**RECORDS FOR PROCESSING**
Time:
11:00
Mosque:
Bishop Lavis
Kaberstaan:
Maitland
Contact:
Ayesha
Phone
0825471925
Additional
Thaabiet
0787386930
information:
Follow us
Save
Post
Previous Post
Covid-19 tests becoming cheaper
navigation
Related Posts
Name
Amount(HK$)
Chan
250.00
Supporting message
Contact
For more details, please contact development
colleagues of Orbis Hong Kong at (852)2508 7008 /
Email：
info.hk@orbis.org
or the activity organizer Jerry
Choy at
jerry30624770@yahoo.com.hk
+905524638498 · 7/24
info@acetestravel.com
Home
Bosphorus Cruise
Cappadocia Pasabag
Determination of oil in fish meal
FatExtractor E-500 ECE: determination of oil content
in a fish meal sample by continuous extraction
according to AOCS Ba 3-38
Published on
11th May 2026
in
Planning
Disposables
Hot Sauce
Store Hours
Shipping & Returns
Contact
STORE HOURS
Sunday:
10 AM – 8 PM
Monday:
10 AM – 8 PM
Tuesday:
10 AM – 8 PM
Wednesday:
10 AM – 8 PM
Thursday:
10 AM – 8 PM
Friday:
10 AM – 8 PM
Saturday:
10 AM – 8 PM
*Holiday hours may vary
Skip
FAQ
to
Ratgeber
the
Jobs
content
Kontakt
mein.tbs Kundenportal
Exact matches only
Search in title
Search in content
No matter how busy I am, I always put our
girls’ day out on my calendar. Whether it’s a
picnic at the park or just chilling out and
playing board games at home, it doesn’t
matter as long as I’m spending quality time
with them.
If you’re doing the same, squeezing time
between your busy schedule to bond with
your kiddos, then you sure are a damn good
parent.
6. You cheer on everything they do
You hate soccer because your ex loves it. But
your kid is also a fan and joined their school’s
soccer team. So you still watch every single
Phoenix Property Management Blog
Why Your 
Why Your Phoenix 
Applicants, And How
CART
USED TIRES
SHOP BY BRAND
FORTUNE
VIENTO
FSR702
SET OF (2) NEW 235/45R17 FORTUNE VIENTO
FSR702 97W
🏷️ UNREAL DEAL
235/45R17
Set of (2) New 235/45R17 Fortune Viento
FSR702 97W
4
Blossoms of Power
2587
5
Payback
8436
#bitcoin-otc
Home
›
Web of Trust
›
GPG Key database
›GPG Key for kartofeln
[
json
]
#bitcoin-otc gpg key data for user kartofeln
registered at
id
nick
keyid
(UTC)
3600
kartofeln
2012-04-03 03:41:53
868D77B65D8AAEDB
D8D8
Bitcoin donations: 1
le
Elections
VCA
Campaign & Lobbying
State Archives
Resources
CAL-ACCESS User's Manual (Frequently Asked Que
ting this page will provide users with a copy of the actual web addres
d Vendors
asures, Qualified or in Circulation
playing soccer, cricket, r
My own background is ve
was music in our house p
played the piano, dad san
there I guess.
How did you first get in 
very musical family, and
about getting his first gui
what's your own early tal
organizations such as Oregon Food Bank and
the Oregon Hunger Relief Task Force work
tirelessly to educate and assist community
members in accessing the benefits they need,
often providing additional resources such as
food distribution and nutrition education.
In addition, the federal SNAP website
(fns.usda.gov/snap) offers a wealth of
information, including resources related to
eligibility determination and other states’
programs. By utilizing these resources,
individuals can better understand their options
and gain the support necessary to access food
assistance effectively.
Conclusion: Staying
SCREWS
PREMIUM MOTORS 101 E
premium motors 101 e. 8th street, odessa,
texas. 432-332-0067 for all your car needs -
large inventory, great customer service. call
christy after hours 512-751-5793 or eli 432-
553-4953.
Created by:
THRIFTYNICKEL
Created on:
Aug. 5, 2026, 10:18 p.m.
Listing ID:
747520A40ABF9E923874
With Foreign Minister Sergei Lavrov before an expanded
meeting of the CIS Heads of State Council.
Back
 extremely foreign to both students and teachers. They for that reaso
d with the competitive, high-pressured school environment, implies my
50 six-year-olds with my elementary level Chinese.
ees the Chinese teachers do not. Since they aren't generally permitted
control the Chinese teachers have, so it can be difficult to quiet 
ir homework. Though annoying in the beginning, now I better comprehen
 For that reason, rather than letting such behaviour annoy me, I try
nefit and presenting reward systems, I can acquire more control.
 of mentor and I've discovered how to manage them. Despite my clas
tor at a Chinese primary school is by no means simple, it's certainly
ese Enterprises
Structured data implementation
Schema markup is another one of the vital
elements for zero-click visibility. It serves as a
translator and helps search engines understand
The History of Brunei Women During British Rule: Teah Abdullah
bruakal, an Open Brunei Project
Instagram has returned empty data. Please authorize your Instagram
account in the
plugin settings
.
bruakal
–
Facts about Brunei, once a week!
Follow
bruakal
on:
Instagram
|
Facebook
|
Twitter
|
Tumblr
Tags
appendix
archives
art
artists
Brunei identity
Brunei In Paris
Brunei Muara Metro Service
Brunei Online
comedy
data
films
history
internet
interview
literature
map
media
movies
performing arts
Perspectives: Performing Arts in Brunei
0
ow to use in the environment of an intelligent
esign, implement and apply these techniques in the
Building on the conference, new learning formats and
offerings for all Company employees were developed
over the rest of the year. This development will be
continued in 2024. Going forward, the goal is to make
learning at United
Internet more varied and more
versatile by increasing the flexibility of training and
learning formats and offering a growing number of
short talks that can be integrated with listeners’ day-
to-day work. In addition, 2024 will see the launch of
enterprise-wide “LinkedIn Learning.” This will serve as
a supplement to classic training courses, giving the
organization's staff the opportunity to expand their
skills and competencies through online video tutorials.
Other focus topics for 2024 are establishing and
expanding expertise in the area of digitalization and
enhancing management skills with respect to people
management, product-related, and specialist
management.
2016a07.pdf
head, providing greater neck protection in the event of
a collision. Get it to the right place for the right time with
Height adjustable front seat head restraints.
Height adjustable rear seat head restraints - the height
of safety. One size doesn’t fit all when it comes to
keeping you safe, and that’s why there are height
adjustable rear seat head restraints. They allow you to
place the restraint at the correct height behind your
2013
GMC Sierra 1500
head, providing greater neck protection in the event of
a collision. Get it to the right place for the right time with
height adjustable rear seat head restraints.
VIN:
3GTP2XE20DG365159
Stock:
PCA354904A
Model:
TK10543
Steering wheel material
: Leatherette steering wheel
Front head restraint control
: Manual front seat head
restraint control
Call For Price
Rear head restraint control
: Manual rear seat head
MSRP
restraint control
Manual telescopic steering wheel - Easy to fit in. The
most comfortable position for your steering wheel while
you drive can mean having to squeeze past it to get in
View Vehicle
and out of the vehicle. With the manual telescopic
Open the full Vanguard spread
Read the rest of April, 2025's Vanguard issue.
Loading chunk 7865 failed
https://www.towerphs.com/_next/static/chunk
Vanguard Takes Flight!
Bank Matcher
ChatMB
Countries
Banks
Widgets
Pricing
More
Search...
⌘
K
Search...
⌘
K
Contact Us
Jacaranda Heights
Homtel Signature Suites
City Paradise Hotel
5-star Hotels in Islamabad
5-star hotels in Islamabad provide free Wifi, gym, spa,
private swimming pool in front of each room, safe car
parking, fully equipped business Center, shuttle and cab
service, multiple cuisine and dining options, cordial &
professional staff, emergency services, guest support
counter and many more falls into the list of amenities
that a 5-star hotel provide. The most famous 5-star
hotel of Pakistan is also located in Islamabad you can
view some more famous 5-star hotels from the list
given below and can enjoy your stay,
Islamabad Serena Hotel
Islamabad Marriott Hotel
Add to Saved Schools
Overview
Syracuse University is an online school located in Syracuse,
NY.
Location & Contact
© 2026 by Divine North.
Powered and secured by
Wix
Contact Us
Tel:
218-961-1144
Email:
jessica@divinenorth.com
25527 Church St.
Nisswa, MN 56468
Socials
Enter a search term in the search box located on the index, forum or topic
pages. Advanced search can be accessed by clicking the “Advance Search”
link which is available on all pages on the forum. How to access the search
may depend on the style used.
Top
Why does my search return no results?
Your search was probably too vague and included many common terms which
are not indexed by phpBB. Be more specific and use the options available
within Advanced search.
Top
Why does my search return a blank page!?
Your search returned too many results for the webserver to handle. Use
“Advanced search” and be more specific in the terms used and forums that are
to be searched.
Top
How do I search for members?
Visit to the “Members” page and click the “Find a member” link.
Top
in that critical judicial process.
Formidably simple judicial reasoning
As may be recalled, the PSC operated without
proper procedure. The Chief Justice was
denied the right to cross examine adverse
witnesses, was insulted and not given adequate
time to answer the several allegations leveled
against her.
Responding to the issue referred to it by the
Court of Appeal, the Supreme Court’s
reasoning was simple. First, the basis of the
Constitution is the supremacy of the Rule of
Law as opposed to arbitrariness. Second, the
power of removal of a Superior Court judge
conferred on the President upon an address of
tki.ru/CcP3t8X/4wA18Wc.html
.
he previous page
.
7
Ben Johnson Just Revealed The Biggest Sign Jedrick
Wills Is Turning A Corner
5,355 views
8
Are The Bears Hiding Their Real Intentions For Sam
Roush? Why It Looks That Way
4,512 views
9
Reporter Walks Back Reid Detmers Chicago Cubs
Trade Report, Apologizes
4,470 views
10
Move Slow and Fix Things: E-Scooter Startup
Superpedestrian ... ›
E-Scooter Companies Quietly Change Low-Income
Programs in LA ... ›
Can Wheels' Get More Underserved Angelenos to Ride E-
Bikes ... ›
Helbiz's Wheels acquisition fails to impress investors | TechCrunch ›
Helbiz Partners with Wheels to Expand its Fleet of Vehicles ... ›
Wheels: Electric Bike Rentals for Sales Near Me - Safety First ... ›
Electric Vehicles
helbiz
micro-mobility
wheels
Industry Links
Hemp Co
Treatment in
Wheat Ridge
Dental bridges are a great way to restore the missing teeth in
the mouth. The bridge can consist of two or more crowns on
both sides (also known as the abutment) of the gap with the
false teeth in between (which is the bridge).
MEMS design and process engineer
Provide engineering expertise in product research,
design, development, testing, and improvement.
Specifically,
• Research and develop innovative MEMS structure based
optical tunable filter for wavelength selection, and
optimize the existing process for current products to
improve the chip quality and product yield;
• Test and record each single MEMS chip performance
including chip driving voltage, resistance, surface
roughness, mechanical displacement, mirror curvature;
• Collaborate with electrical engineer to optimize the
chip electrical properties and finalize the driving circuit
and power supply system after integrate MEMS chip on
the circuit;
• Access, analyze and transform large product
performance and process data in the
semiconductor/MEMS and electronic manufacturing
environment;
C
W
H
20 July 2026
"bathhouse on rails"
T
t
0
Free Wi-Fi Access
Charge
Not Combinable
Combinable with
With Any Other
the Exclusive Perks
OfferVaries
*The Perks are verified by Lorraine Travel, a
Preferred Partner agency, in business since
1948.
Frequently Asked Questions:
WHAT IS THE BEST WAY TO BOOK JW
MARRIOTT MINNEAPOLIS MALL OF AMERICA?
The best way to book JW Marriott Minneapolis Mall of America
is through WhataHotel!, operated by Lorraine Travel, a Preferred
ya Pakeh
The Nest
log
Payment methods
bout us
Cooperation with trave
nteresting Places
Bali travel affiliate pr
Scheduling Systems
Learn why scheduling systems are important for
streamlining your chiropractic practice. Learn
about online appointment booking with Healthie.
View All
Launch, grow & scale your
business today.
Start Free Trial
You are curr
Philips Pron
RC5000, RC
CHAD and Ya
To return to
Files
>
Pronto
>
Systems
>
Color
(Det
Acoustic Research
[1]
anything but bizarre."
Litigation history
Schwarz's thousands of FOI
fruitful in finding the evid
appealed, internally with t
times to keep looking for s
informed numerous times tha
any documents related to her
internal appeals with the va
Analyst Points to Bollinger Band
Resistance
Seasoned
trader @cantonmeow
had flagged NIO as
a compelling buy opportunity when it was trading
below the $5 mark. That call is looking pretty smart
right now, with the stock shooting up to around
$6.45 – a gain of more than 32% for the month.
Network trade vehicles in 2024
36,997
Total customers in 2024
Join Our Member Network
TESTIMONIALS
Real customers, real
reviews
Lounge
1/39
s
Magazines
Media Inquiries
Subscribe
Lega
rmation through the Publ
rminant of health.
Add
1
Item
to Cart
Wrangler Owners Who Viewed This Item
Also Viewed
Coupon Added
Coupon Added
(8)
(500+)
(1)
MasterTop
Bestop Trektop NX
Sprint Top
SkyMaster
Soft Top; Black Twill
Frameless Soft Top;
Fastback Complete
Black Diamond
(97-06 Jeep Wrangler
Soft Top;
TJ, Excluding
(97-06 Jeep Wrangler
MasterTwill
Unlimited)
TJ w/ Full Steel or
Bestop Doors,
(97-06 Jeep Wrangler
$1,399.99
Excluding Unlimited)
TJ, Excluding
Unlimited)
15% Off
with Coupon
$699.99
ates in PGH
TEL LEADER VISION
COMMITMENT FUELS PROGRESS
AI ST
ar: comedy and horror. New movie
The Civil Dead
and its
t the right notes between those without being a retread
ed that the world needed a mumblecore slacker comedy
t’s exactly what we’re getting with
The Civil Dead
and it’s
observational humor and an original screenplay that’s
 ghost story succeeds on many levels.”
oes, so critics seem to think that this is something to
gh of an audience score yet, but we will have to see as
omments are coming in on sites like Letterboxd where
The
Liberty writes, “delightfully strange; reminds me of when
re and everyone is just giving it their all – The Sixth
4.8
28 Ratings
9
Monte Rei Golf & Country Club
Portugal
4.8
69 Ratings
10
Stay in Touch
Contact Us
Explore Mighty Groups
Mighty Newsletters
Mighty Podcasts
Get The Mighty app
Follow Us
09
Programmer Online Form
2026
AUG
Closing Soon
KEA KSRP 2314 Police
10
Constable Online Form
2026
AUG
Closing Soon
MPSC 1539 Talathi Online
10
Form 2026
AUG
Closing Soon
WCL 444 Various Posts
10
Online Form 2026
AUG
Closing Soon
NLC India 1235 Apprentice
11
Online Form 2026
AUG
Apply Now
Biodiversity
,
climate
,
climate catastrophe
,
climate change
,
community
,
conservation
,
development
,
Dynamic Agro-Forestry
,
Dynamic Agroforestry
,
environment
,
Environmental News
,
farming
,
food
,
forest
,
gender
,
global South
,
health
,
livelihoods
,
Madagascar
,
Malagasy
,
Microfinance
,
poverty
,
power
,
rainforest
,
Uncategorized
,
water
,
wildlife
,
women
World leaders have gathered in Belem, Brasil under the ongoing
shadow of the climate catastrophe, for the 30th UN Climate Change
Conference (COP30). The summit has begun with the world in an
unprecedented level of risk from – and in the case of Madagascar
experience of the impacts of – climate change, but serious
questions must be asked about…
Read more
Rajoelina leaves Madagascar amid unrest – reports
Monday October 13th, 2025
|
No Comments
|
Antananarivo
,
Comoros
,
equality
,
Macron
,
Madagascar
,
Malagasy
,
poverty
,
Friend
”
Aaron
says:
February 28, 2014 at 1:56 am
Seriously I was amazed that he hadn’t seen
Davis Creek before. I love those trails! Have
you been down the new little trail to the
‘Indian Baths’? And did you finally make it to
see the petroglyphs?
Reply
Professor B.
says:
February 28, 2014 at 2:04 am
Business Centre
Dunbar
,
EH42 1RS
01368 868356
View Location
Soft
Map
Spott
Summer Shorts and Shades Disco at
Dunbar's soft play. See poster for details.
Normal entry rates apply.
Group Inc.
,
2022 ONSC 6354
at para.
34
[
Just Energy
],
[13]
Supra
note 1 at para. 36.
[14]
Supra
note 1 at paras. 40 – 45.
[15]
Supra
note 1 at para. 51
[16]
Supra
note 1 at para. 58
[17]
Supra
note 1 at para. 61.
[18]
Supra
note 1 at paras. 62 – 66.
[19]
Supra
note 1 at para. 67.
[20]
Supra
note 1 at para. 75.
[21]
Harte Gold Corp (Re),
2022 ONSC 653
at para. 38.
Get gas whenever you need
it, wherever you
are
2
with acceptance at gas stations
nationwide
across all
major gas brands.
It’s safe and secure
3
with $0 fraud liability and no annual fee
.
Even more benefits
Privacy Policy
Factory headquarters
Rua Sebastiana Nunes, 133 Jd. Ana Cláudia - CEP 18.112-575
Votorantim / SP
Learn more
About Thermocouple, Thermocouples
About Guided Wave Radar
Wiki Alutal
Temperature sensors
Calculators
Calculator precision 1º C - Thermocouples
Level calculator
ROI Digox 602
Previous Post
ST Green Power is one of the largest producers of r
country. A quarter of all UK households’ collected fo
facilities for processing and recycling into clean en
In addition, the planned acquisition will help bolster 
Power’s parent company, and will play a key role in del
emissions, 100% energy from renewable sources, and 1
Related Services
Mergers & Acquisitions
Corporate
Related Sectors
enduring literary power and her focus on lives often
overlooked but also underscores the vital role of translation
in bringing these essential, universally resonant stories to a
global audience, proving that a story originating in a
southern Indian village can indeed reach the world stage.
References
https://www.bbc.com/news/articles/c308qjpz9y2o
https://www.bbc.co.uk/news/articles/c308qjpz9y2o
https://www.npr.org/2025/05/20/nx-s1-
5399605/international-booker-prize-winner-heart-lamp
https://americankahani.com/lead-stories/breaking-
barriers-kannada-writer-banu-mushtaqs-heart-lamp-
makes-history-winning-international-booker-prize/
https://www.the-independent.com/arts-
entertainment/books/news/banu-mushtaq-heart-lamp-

**PROBLEM DETAILS**
Can you arrange everything from the start of the material down to the line containing "girls’ day out on my calendar. Whether it’s a", both ends included, as a Markdown table with a Number column for the row number and a Text column for the line, leaving out blank lines?

**ANSWER AREA**
| Number | Text |
|---|---|
| 1 | Time: |
| 2 | 11:00 |
| 3 | Mosque: |
| 4 | Bishop Lavis |
| 5 | Kaberstaan: |
| 6 | Maitland |
| 7 | Contact: |
| 8 | Ayesha |
| 9 | Phone |
| 10 | 0825471925 |
| 11 | Additional |
| 12 | Thaabiet |
| 13 | 0787386930 |
| 14 | information: |
| 15 | Follow us |
| 16 | Save |
| 17 | Post |
| 18 | Previous Post |
| 19 | Covid-19 tests becoming cheaper |
| 20 | navigation |
| 21 | Related Posts |
| 22 | Name |
| 23 | Amount(HK$) |
| 24 | Chan |
| 25 | 250.00 |
| 26 | Supporting message |
| 27 | Contact |
| 28 | For more details, please contact development |
| 29 | colleagues of Orbis Hong Kong at (852)2508 7008 / |
| 30 | Email： |
| 31 | info.hk@orbis.org |
| 32 | or the activity organizer Jerry |
| 33 | Choy at |
| 34 | jerry30624770@yahoo.com.hk |
| 35 | +905524638498 · 7/24 |
| 36 | info@acetestravel.com |
| 37 | Home |
| 38 | Bosphorus Cruise |
| 39 | Cappadocia Pasabag |
| 40 | Determination of oil in fish meal |
| 41 | FatExtractor E-500 ECE: determination of oil content |
| 42 | in a fish meal sample by continuous extraction |
| 43 | according to AOCS Ba 3-38 |
| 44 | Published on |
| 45 | 11th May 2026 |
| 46 | in |
| 47 | Planning |
| 48 | Disposables |
| 49 | Hot Sauce |
| 50 | Store Hours |
| 51 | Shipping & Returns |
| 52 | Contact |
| 53 | STORE HOURS |
| 54 | Sunday: |
| 55 | 10 AM – 8 PM |
| 56 | Monday: |
| 57 | 10 AM – 8 PM |
| 58 | Tuesday: |
| 59 | 10 AM – 8 PM |
| 60 | Wednesday: |
| 61 | 10 AM – 8 PM |
| 62 | Thursday: |
| 63 | 10 AM – 8 PM |
| 64 | Friday: |
| 65 | 10 AM – 8 PM |
| 66 | Saturday: |
| 67 | 10 AM – 8 PM |
| 68 | *Holiday hours may vary |
| 69 | Skip |
| 70 | FAQ |
| 71 | to |
| 72 | Ratgeber |
| 73 | the |
| 74 | Jobs |
| 75 | content |
| 76 | Kontakt |
| 77 | mein.tbs Kundenportal |
| 78 | Exact matches only |
| 79 | Search in title |
| 80 | Search in content |
| 81 | No matter how busy I am, I always put our |
| 82 | girls’ day out on my calendar. Whether it’s a |